DATA TO PROCESS
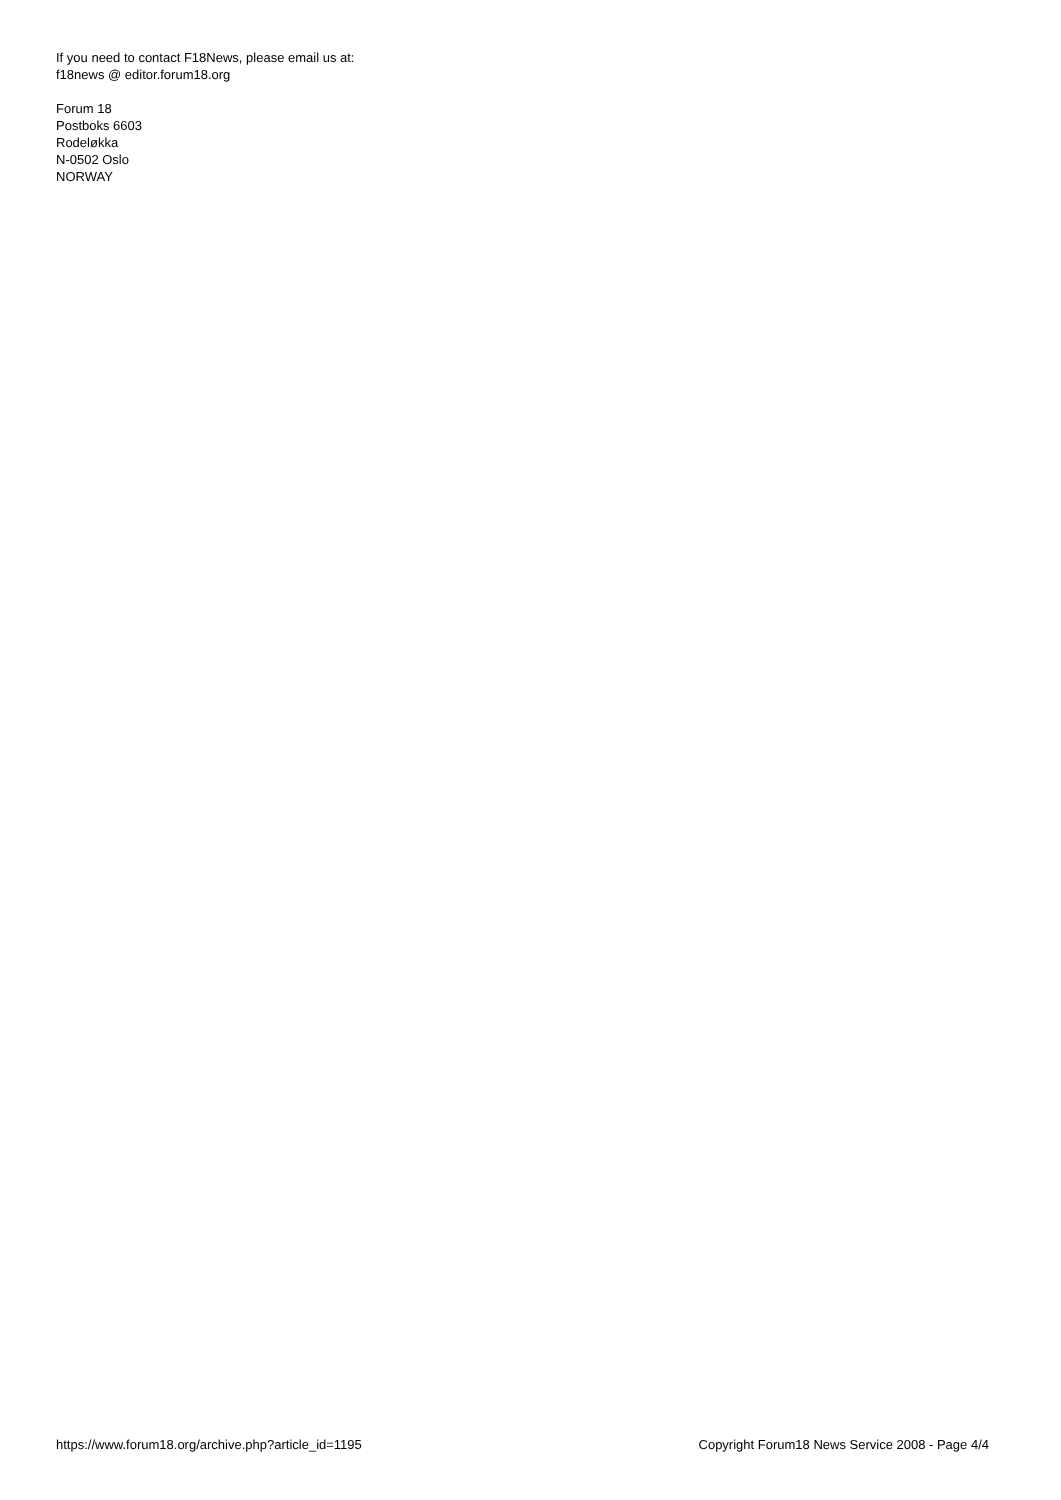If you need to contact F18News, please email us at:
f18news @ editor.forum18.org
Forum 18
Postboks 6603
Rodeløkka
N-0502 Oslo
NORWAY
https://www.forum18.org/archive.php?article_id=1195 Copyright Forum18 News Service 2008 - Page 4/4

* * *

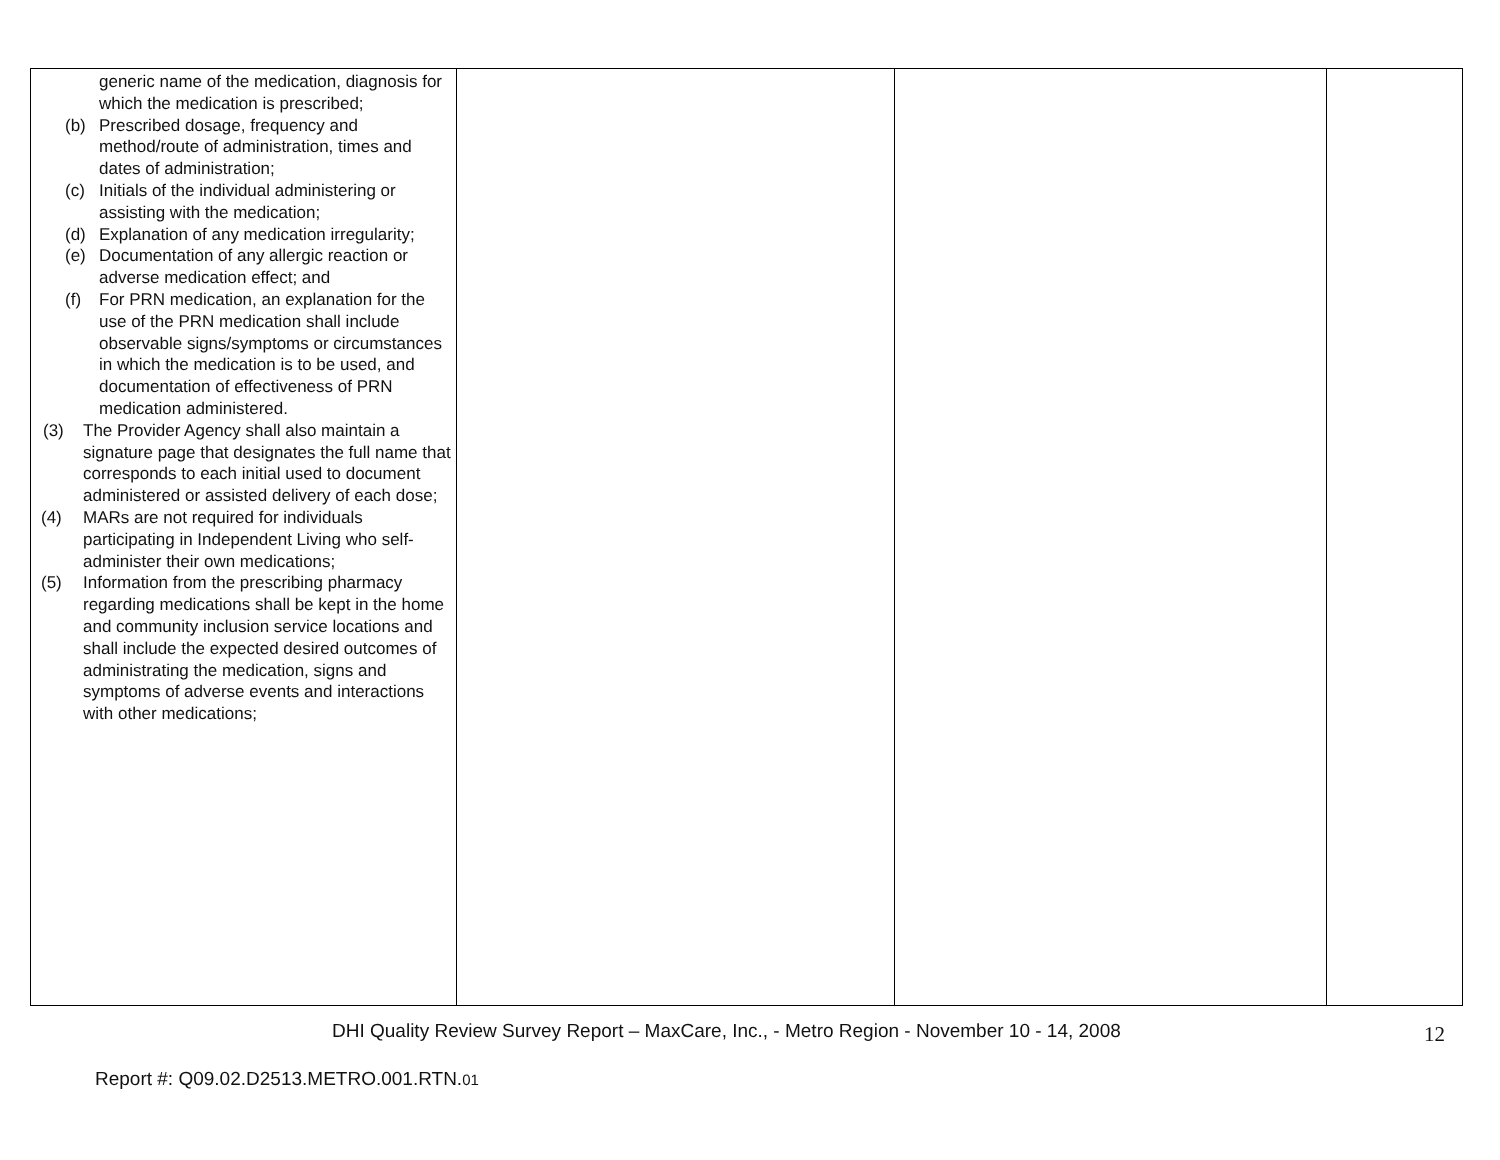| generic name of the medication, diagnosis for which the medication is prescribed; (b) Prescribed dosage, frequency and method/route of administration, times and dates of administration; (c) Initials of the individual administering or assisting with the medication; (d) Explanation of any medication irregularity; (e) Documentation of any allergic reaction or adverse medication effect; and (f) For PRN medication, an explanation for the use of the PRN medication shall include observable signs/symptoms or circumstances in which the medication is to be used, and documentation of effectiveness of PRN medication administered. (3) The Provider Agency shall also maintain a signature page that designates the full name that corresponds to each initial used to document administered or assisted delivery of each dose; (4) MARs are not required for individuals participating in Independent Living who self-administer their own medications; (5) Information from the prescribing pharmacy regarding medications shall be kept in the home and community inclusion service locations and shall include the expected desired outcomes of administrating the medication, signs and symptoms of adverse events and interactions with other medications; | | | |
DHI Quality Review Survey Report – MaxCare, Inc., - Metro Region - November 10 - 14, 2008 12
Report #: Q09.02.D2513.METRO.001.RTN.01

EXERCISE DIRECTIONS
Only the lines that contain the string "Report" are to be copied from the records.

ANSWER TO THIS PROBLEM
DHI Quality Review Survey Report – MaxCare, Inc., - Metro Region - November 10 - 14, 2008 12
Report #: Q09.02.D2513.METRO.001.RTN.01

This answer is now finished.